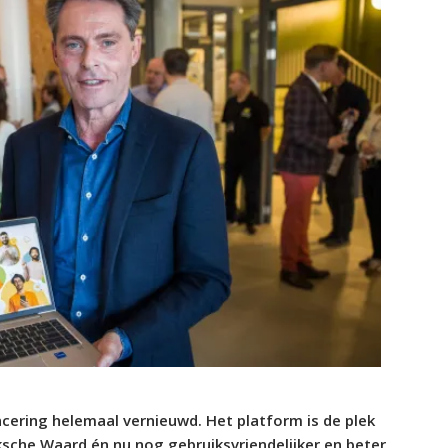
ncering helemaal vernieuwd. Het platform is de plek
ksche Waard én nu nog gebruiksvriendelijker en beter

...

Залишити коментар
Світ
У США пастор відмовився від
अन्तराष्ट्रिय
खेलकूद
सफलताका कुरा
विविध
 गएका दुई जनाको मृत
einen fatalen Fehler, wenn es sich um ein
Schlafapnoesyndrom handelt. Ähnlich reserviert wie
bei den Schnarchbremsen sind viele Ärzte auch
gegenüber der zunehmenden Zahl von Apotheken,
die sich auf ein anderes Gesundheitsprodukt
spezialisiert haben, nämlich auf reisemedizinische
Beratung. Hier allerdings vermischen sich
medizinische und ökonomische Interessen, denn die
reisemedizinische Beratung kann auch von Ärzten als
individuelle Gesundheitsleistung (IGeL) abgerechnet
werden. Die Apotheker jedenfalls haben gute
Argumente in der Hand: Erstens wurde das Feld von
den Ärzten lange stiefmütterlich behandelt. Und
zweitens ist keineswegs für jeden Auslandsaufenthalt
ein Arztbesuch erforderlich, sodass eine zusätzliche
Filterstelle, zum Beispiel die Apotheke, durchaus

What needs to be done: Above are the records. Copy the lines beginning at the one that has "ein Arztbesuch erforderlich, sodass" and ending with the one that has "Filterstelle, zum Beispiel", unchanged.

Final answer:
ein Arztbesuch erforderlich, sodass eine zusätzliche
Filterstelle, zum Beispiel die Apotheke, durchaus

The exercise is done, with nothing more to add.